We saw that a lot. We saw that there were jobs that we knew that our graduates could perform but were not necessarily advertised in the right way. Moreover, we ran into the Fair Labor and Standards Act. And I learned more about the legal requirements around employment than I would care to repeat. But the basic idea is that because they're not computer scientists, they actually write text and they write prose and things like that, they don't qualify to be exempt employees unless they have a bachelor's degree. So we need them to be hourly data scientist jobs, which it turns out a few companies have, but many don't.
So we're this close. We train these young people. They're brilliant. They finish the program. But we can't quite get them into the finish line. So what are we going to do about this? How are we going to actually get them to the point where they can be employed and they can move to a different place in their life?
So I did what anyone would do. I called a friend of mine, an old family friend who was a consultant for IBM. And I said, let's start a consulting company. And so he and I started a consulting company. And we would do data science consulting work for companies all around the country. We would do them for Fortune 500 companies, for small companies, small mom and pop shops. And all of the data science work that was being done was being done by graduates of our program that we were hiring from the training program. This worked great. Graduates did an amazing job. We were able to do it. But we were a bootstrapped, bespoke data science consulting company. And ultimately, that's not the way that this is going to work going forward.
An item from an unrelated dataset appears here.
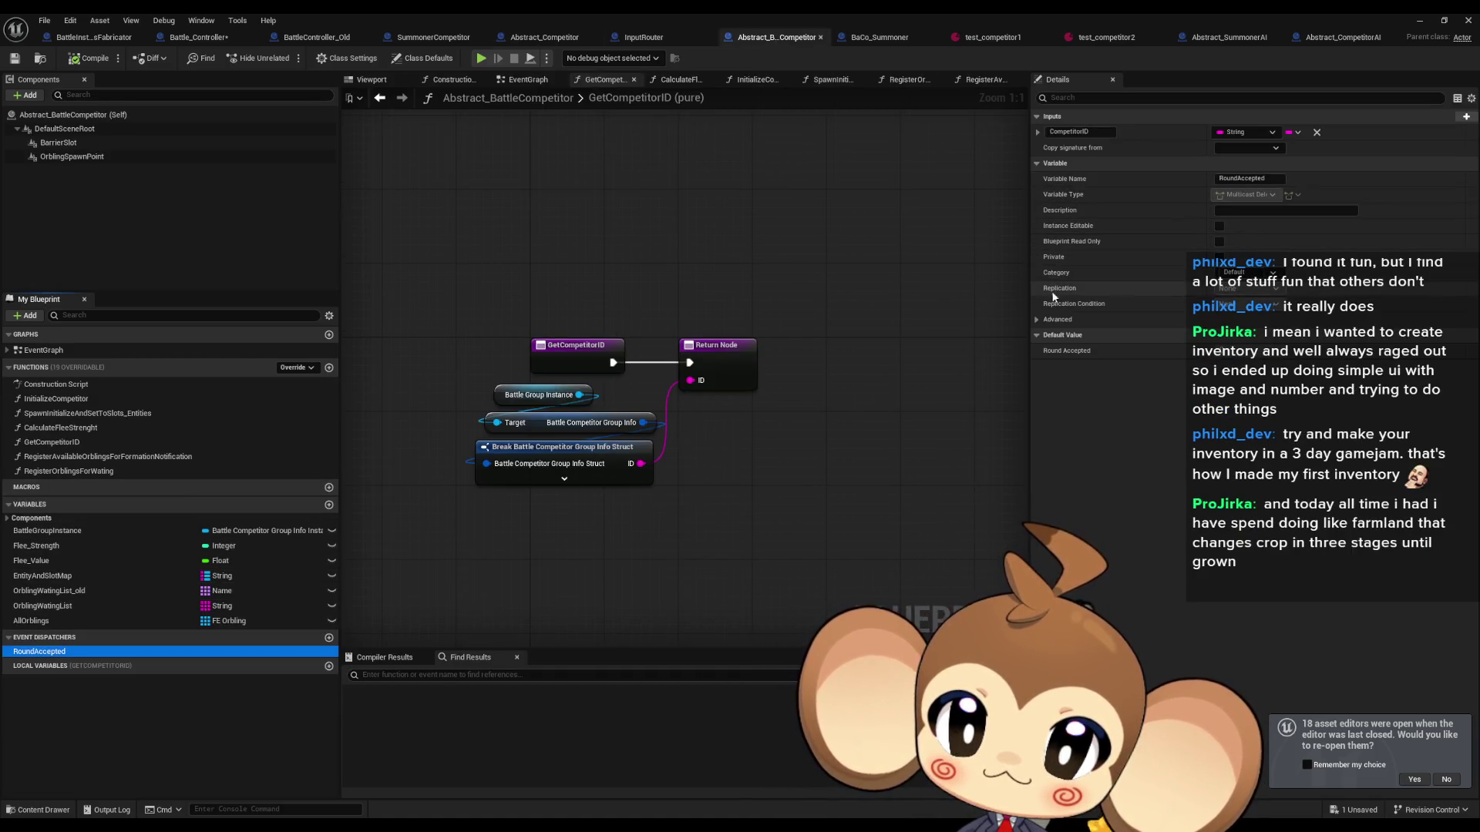
pyautogui.click(1058, 319)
Building sustainable infrastructure
So the next part of our story is we brought on Ashley Johnson, who's here today as a core member of our team and is the program manager for Datatrail. And she managed, through a lot of hard work, blood, sweat, and tears, to get our HR systems at Johns Hopkins, which is a massive organization where HR does not move quickly, to create a new job code so that we could hire people at Johns Hopkins specifically with the credentials from our program. This is an incredible testament to Ashley's patience and brilliance getting this through the system. And it allowed us to hire Davon Person, who's a graduate of our program, to be the main TA for all of our future training cohorts.
This kind of work has to be done by advocates within an organization. This isn't data science work. This is the hard blocking and tackling that needs to be done by each and every one of us if we want to build new opportunities where there weren't opportunities before. Build new bridges.
We have this phrase that we always say when we're building this program. Hard things are hard to do. When you want to make a big change in the way the world works, it's not going to be easy. It's going to be hard. And that means it's going to be hard to do, but it's worth doing even though it is hard.
So I think I'm going to take another brief pause, and I'm going to have all of you think about some time you accomplished something. Something that was really hard, that you're really proud that you did, even though it took a lot of work and it was kind of painful. Tell your neighbor about it. We'll give you another couple of minutes, and then we'll come back.
All right. We'll jump back into it. All right. I'm stoked about this. Everybody was very excited to tell each other about their accomplishments. That's great. I'm excited about it. Hopefully, I'll get to hear some of them later from some of you.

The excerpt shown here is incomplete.